EXERCISE BRIEF: Copy the entries exactly. Leave out any pictures.

[Opening DATASET EXCERPTS section]

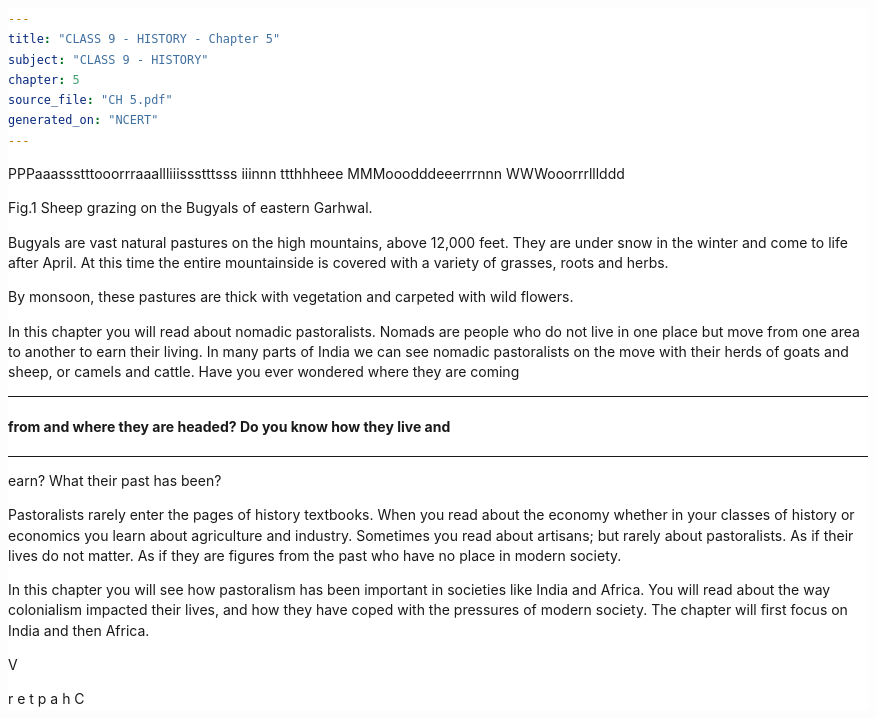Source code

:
 ```yaml
---
title: "CLASS 9 - HISTORY - Chapter 5"
subject: "CLASS 9 - HISTORY"
chapter: 5
source_file: "CH 5.pdf"
generated_on: "NCERT"
---
```


PPPaaassstttooorrraaallliiissstttsss iiinnn ttthhheee MMMooodddeeerrrnnn WWWooorrrlllddd

Fig.1  Sheep grazing on the Bugyals of eastern Garhwal.

Bugyals are vast natural pastures on the high mountains, above 12,000 feet. They are under snow in the winter and
come to life after April. At this time the entire mountainside is covered with a variety of grasses, roots and herbs.

By monsoon, these pastures are thick with vegetation and carpeted with wild flowers.

In this chapter you will read about nomadic pastoralists. Nomads
are people who do not live in one place but move from one area to
another to earn their living. In many parts of India we can see nomadic
pastoralists on the move with their herds of goats and sheep, or
camels and cattle. Have you ever wondered where they are coming

---
#### from and where they are headed? Do you know how they live and

---

earn? What their past has been?

Pastoralists rarely enter the pages of history textbooks. When you
read about the economy  whether in your classes of history or
economics  you learn about agriculture and industry. Sometimes
you read about artisans; but rarely about pastoralists. As if their
lives do not matter. As if they are figures from the past who have no
place in modern society.

In this chapter you will see how pastoralism has been important in
societies like India and Africa. You will read about the way
colonialism impacted their lives, and how they have coped with the
pressures of modern society. The chapter will first focus on India
and then Africa.

V

r
e
t
p
a
h
C
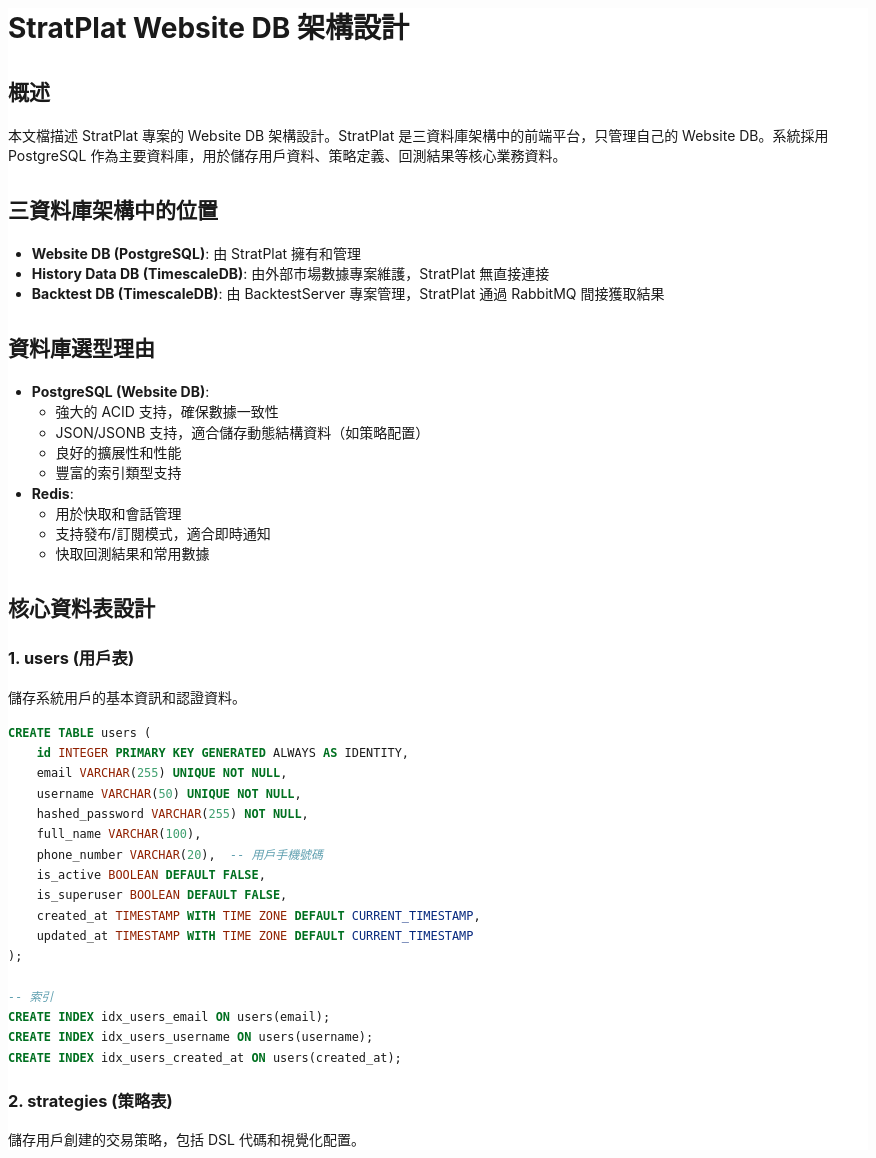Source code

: # StratPlat Website DB 架構設計

## 概述
本文檔描述 StratPlat 專案的 Website DB 架構設計。StratPlat 是三資料庫架構中的前端平台，只管理自己的 Website DB。系統採用 PostgreSQL 作為主要資料庫，用於儲存用戶資料、策略定義、回測結果等核心業務資料。

## 三資料庫架構中的位置
- **Website DB (PostgreSQL)**: 由 StratPlat 擁有和管理
- **History Data DB (TimescaleDB)**: 由外部市場數據專案維護，StratPlat 無直接連接
- **Backtest DB (TimescaleDB)**: 由 BacktestServer 專案管理，StratPlat 通過 RabbitMQ 間接獲取結果

## 資料庫選型理由
- **PostgreSQL (Website DB)**: 
  - 強大的 ACID 支持，確保數據一致性
  - JSON/JSONB 支持，適合儲存動態結構資料（如策略配置）
  - 良好的擴展性和性能
  - 豐富的索引類型支持
- **Redis**: 
  - 用於快取和會話管理
  - 支持發布/訂閱模式，適合即時通知
  - 快取回測結果和常用數據

## 核心資料表設計

### 1. users (用戶表)
儲存系統用戶的基本資訊和認證資料。

```sql
CREATE TABLE users (
    id INTEGER PRIMARY KEY GENERATED ALWAYS AS IDENTITY,
    email VARCHAR(255) UNIQUE NOT NULL,
    username VARCHAR(50) UNIQUE NOT NULL,
    hashed_password VARCHAR(255) NOT NULL,
    full_name VARCHAR(100),
    phone_number VARCHAR(20),  -- 用戶手機號碼
    is_active BOOLEAN DEFAULT FALSE,
    is_superuser BOOLEAN DEFAULT FALSE,
    created_at TIMESTAMP WITH TIME ZONE DEFAULT CURRENT_TIMESTAMP,
    updated_at TIMESTAMP WITH TIME ZONE DEFAULT CURRENT_TIMESTAMP
);

-- 索引
CREATE INDEX idx_users_email ON users(email);
CREATE INDEX idx_users_username ON users(username);
CREATE INDEX idx_users_created_at ON users(created_at);
```

### 2. strategies (策略表)
儲存用戶創建的交易策略，包括 DSL 代碼和視覺化配置。

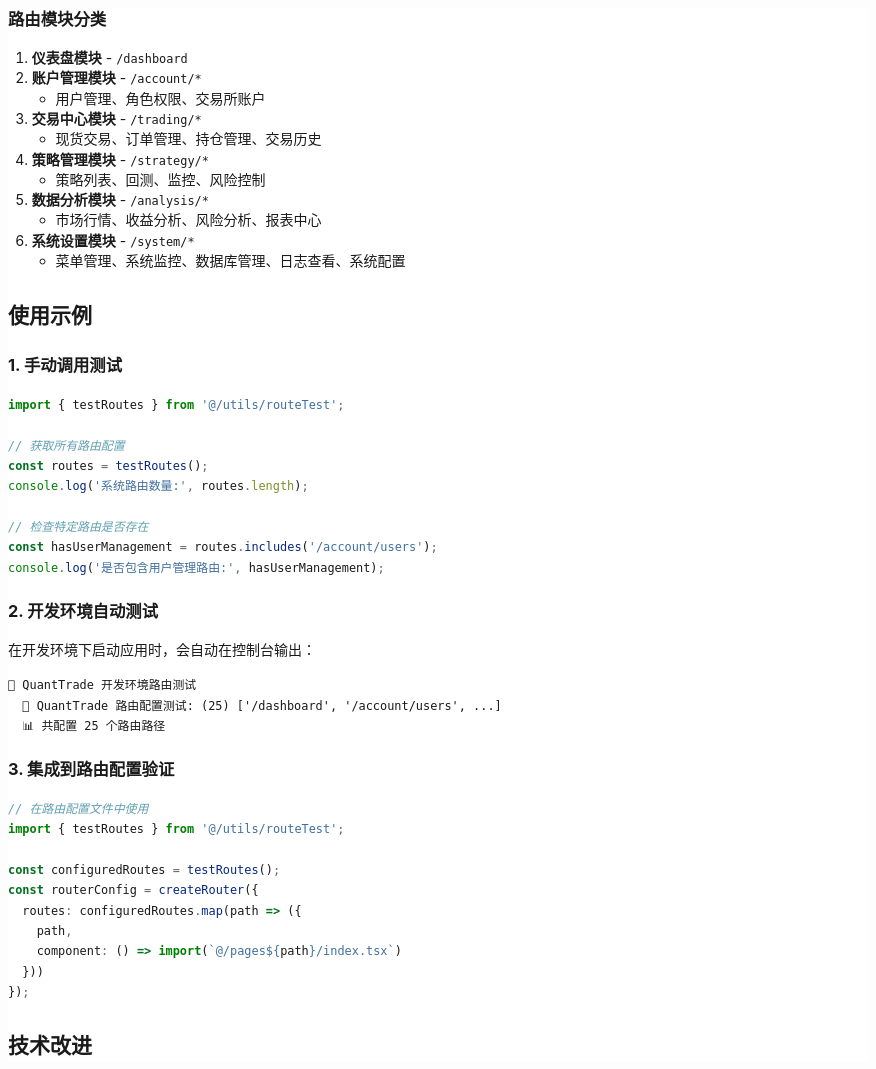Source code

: ### 路由模块分类
1. **仪表盘模块** - `/dashboard`
2. **账户管理模块** - `/account/*`
   - 用户管理、角色权限、交易所账户
3. **交易中心模块** - `/trading/*`
   - 现货交易、订单管理、持仓管理、交易历史
4. **策略管理模块** - `/strategy/*`
   - 策略列表、回测、监控、风险控制
5. **数据分析模块** - `/analysis/*`
   - 市场行情、收益分析、风险分析、报表中心
6. **系统设置模块** - `/system/*`
   - 菜单管理、系统监控、数据库管理、日志查看、系统配置

## 使用示例

### 1. 手动调用测试
```typescript
import { testRoutes } from '@/utils/routeTest';

// 获取所有路由配置
const routes = testRoutes();
console.log('系统路由数量:', routes.length);

// 检查特定路由是否存在
const hasUserManagement = routes.includes('/account/users');
console.log('是否包含用户管理路由:', hasUserManagement);
```

### 2. 开发环境自动测试
在开发环境下启动应用时，会自动在控制台输出：
```
🚀 QuantTrade 开发环境路由测试
  🧪 QuantTrade 路由配置测试: (25) ['/dashboard', '/account/users', ...]
  📊 共配置 25 个路由路径
```

### 3. 集成到路由配置验证
```typescript
// 在路由配置文件中使用
import { testRoutes } from '@/utils/routeTest';

const configuredRoutes = testRoutes();
const routerConfig = createRouter({
  routes: configuredRoutes.map(path => ({
    path,
    component: () => import(`@/pages${path}/index.tsx`)
  }))
});
```

## 技术改进
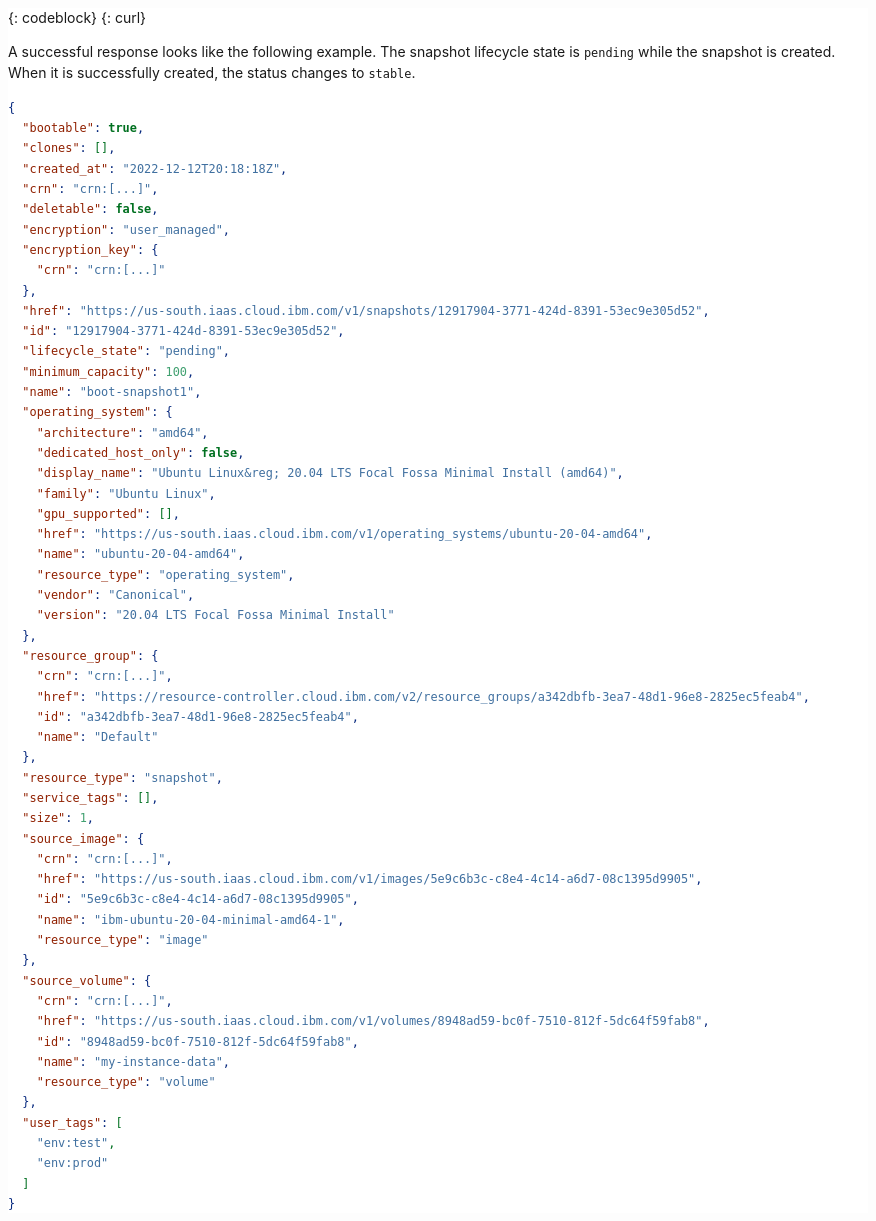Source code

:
 ```sh
```
{: codeblock}
{: curl}

A successful response looks like the following example. The snapshot lifecycle state is `pending` while the snapshot is created. When it is successfully created, the status changes to `stable`.

```json
{
  "bootable": true,
  "clones": [],
  "created_at": "2022-12-12T20:18:18Z",
  "crn": "crn:[...]",
  "deletable": false,
  "encryption": "user_managed",
  "encryption_key": {
    "crn": "crn:[...]"
  },
  "href": "https://us-south.iaas.cloud.ibm.com/v1/snapshots/12917904-3771-424d-8391-53ec9e305d52",
  "id": "12917904-3771-424d-8391-53ec9e305d52",
  "lifecycle_state": "pending",
  "minimum_capacity": 100,
  "name": "boot-snapshot1",
  "operating_system": {
    "architecture": "amd64",
    "dedicated_host_only": false,
    "display_name": "Ubuntu Linux&reg; 20.04 LTS Focal Fossa Minimal Install (amd64)",
    "family": "Ubuntu Linux",
    "gpu_supported": [],
    "href": "https://us-south.iaas.cloud.ibm.com/v1/operating_systems/ubuntu-20-04-amd64",
    "name": "ubuntu-20-04-amd64",
    "resource_type": "operating_system",
    "vendor": "Canonical",
    "version": "20.04 LTS Focal Fossa Minimal Install"
  },
  "resource_group": {
    "crn": "crn:[...]",
    "href": "https://resource-controller.cloud.ibm.com/v2/resource_groups/a342dbfb-3ea7-48d1-96e8-2825ec5feab4",
    "id": "a342dbfb-3ea7-48d1-96e8-2825ec5feab4",
    "name": "Default"
  },
  "resource_type": "snapshot",
  "service_tags": [],
  "size": 1,
  "source_image": {
    "crn": "crn:[...]",
    "href": "https://us-south.iaas.cloud.ibm.com/v1/images/5e9c6b3c-c8e4-4c14-a6d7-08c1395d9905",
    "id": "5e9c6b3c-c8e4-4c14-a6d7-08c1395d9905",
    "name": "ibm-ubuntu-20-04-minimal-amd64-1",
    "resource_type": "image"
  },
  "source_volume": {
    "crn": "crn:[...]",
    "href": "https://us-south.iaas.cloud.ibm.com/v1/volumes/8948ad59-bc0f-7510-812f-5dc64f59fab8",
    "id": "8948ad59-bc0f-7510-812f-5dc64f59fab8",
    "name": "my-instance-data",
    "resource_type": "volume"
  },
  "user_tags": [
    "env:test",
    "env:prod"
  ]
}
```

[Closing DATASET EXCERPTS section]

WRITTEN SOLUTION:
Source code

:
 ```yaml
---
title: "CLASS 9 - HISTORY - Chapter 5"
subject: "CLASS 9 - HISTORY"
chapter: 5
source_file: "CH 5.pdf"
generated_on: "NCERT"
---
```


PPPaaassstttooorrraaallliiissstttsss iiinnn ttthhheee MMMooodddeeerrrnnn WWWooorrrlllddd

Fig.1  Sheep grazing on the Bugyals of eastern Garhwal.

Bugyals are vast natural pastures on the high mountains, above 12,000 feet. They are under snow in the winter and
come to life after April. At this time the entire mountainside is covered with a variety of grasses, roots and herbs.

By monsoon, these pastures are thick with vegetation and carpeted with wild flowers.

In this chapter you will read about nomadic pastoralists. Nomads
are people who do not live in one place but move from one area to
another to earn their living. In many parts of India we can see nomadic
pastoralists on the move with their herds of goats and sheep, or
camels and cattle. Have you ever wondered where they are coming

---
#### from and where they are headed? Do you know how they live and

---

earn? What their past has been?

Pastoralists rarely enter the pages of history textbooks. When you
read about the economy  whether in your classes of history or
economics  you learn about agriculture and industry. Sometimes
you read about artisans; but rarely about pastoralists. As if their
lives do not matter. As if they are figures from the past who have no
place in modern society.

In this chapter you will see how pastoralism has been important in
societies like India and Africa. You will read about the way
colonialism impacted their lives, and how they have coped with the
pressures of modern society. The chapter will first focus on India
and then Africa.

V

r
e
t
p
a
h
C
Source code

: # StratPlat Website DB 架構設計

## 概述
本文檔描述 StratPlat 專案的 Website DB 架構設計。StratPlat 是三資料庫架構中的前端平台，只管理自己的 Website DB。系統採用 PostgreSQL 作為主要資料庫，用於儲存用戶資料、策略定義、回測結果等核心業務資料。

## 三資料庫架構中的位置
- **Website DB (PostgreSQL)**: 由 StratPlat 擁有和管理
- **History Data DB (TimescaleDB)**: 由外部市場數據專案維護，StratPlat 無直接連接
- **Backtest DB (TimescaleDB)**: 由 BacktestServer 專案管理，StratPlat 通過 RabbitMQ 間接獲取結果

## 資料庫選型理由
- **PostgreSQL (Website DB)**: 
  - 強大的 ACID 支持，確保數據一致性
  - JSON/JSONB 支持，適合儲存動態結構資料（如策略配置）
  - 良好的擴展性和性能
  - 豐富的索引類型支持
- **Redis**: 
  - 用於快取和會話管理
  - 支持發布/訂閱模式，適合即時通知
  - 快取回測結果和常用數據

## 核心資料表設計

### 1. users (用戶表)
儲存系統用戶的基本資訊和認證資料。

```sql
CREATE TABLE users (
    id INTEGER PRIMARY KEY GENERATED ALWAYS AS IDENTITY,
    email VARCHAR(255) UNIQUE NOT NULL,
    username VARCHAR(50) UNIQUE NOT NULL,
    hashed_password VARCHAR(255) NOT NULL,
    full_name VARCHAR(100),
    phone_number VARCHAR(20),  -- 用戶手機號碼
    is_active BOOLEAN DEFAULT FALSE,
    is_superuser BOOLEAN DEFAULT FALSE,
    created_at TIMESTAMP WITH TIME ZONE DEFAULT CURRENT_TIMESTAMP,
    updated_at TIMESTAMP WITH TIME ZONE DEFAULT CURRENT_TIMESTAMP
);

-- 索引
CREATE INDEX idx_users_email ON users(email);
CREATE INDEX idx_users_username ON users(username);
CREATE INDEX idx_users_created_at ON users(created_at);
```

### 2. strategies (策略表)
儲存用戶創建的交易策略，包括 DSL 代碼和視覺化配置。

Source code

: ### 路由模块分类
1. **仪表盘模块** - `/dashboard`
2. **账户管理模块** - `/account/*`
   - 用户管理、角色权限、交易所账户
3. **交易中心模块** - `/trading/*`
   - 现货交易、订单管理、持仓管理、交易历史
4. **策略管理模块** - `/strategy/*`
   - 策略列表、回测、监控、风险控制
5. **数据分析模块** - `/analysis/*`
   - 市场行情、收益分析、风险分析、报表中心
6. **系统设置模块** - `/system/*`
   - 菜单管理、系统监控、数据库管理、日志查看、系统配置

## 使用示例

### 1. 手动调用测试
```typescript
import { testRoutes } from '@/utils/routeTest';

// 获取所有路由配置
const routes = testRoutes();
console.log('系统路由数量:', routes.length);

// 检查特定路由是否存在
const hasUserManagement = routes.includes('/account/users');
console.log('是否包含用户管理路由:', hasUserManagement);
```

### 2. 开发环境自动测试
在开发环境下启动应用时，会自动在控制台输出：
```
🚀 QuantTrade 开发环境路由测试
  🧪 QuantTrade 路由配置测试: (25) ['/dashboard', '/account/users', ...]
  📊 共配置 25 个路由路径
```

### 3. 集成到路由配置验证
```typescript
// 在路由配置文件中使用
import { testRoutes } from '@/utils/routeTest';

const configuredRoutes = testRoutes();
const routerConfig = createRouter({
  routes: configuredRoutes.map(path => ({
    path,
    component: () => import(`@/pages${path}/index.tsx`)
  }))
});
```

## 技术改进
Source code

:
 ```sh
```
{: codeblock}
{: curl}

A successful response looks like the following example. The snapshot lifecycle state is `pending` while the snapshot is created. When it is successfully created, the status changes to `stable`.

```json
{
  "bootable": true,
  "clones": [],
  "created_at": "2022-12-12T20:18:18Z",
  "crn": "crn:[...]",
  "deletable": false,
  "encryption": "user_managed",
  "encryption_key": {
    "crn": "crn:[...]"
  },
  "href": "https://us-south.iaas.cloud.ibm.com/v1/snapshots/12917904-3771-424d-8391-53ec9e305d52",
  "id": "12917904-3771-424d-8391-53ec9e305d52",
  "lifecycle_state": "pending",
  "minimum_capacity": 100,
  "name": "boot-snapshot1",
  "operating_system": {
    "architecture": "amd64",
    "dedicated_host_only": false,
    "display_name": "Ubuntu Linux&reg; 20.04 LTS Focal Fossa Minimal Install (amd64)",
    "family": "Ubuntu Linux",
    "gpu_supported": [],
    "href": "https://us-south.iaas.cloud.ibm.com/v1/operating_systems/ubuntu-20-04-amd64",
    "name": "ubuntu-20-04-amd64",
    "resource_type": "operating_system",
    "vendor": "Canonical",
    "version": "20.04 LTS Focal Fossa Minimal Install"
  },
  "resource_group": {
    "crn": "crn:[...]",
    "href": "https://resource-controller.cloud.ibm.com/v2/resource_groups/a342dbfb-3ea7-48d1-96e8-2825ec5feab4",
    "id": "a342dbfb-3ea7-48d1-96e8-2825ec5feab4",
    "name": "Default"
  },
  "resource_type": "snapshot",
  "service_tags": [],
  "size": 1,
  "source_image": {
    "crn": "crn:[...]",
    "href": "https://us-south.iaas.cloud.ibm.com/v1/images/5e9c6b3c-c8e4-4c14-a6d7-08c1395d9905",
    "id": "5e9c6b3c-c8e4-4c14-a6d7-08c1395d9905",
    "name": "ibm-ubuntu-20-04-minimal-amd64-1",
    "resource_type": "image"
  },
  "source_volume": {
    "crn": "crn:[...]",
    "href": "https://us-south.iaas.cloud.ibm.com/v1/volumes/8948ad59-bc0f-7510-812f-5dc64f59fab8",
    "id": "8948ad59-bc0f-7510-812f-5dc64f59fab8",
    "name": "my-instance-data",
    "resource_type": "volume"
  },
  "user_tags": [
    "env:test",
    "env:prod"
  ]
}
```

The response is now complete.